« De toutes ces histoires de superstition, Mathieu Blin s'en méfie comme la peste. »
(Baptiste Gay, sur ladepeche.fr, le 13 janvier 2017)
Ce que j'en pense
Gageons que les spécialistes de la langue − plus que ceux du rugby ? − ne manqueront pas de pester contre notre contrevenant. Car enfin, n'écrit-on pas correctement : craindre, éviter, fuir quelqu'un ou quelque chose comme la peste, mais se garder, se méfier de quelqu'un ou de quelque chose comme de la peste ? Je n'en veux pour preuve que ces quelques exemples trouvés sous des plumes immunisées : « Aussi craignait-il comme la peste un rhume pour lequel il eût gardé le lit » (Marcel Proust), « Un homme fuyant le diable comme la peste » (Joseph Kessel), « C'est un mot ridicule [...] qu'il faut fuir comme la peste » (Maurice Grevisse) et « Ici les patrons s'en méfient comme de la peste » (Jules Romains), « Je me méfie, comme de la peste, des gens qui n’ont qu’un seul mot à la bouche » (Érik Orsenna), « Nous avons tous appris à l’école que le verbe faire était un verbe fourre-tout dont il fallait se méfier comme de la peste » (Académie).
Dans ces emplois elliptiques, la construction du verbe (transitive directe ou transitive indirecte) doit en effet être la même dans les deux membres de la comparaison coordonnés par comme, ici pris au sens de « ainsi que, autant que » : Il le craint comme (il craindrait) la peste. Il se méfie de lui comme (il se méfierait) de la peste. Vous l'aurez compris : la forme s'en méfier comme la peste (que l'on trouve − horresco referens ! − jusque sur des sites consacrés à la langue française) empeste le solécisme. De là à mettre notre journaliste au banc des pestiférés pour endiguer l'épidémie...

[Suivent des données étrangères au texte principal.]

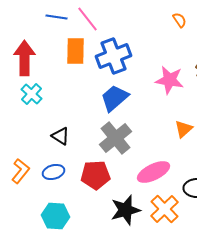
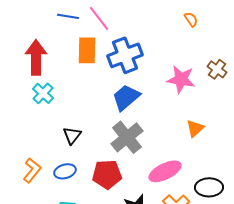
black triangle: (60, 136) -> (72, 135), turned 36

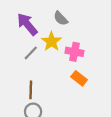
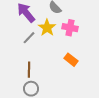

Remarque : L'expression, qui fait référence à la maladie contagieuse et souvent mortelle qu'est la peste, est attestée − d'abord sans déterminant − dès le milieu du XVIe siècle au sens figuré de « au plus haut point, à tout prix, comme s'il s'agissait d'un fléau » : « J'admonneste tous les simples qui ayment la vérité et leur salut [...] de fuyr comme peste la lecture de telles abominations » (Pierre Boulenger, 1558) ; « Je l'abhorre et le fuy et le hay comme peste », « Fuy-le comme la peste » (Ronsard, 1564) ; « Chacun en notre cour céleste / La hait et fuit comme la peste » (Scarron, 1650).
Ce qu'il conviendrait de dire
De toutes ces histoires de superstition il se méfie comme de la peste.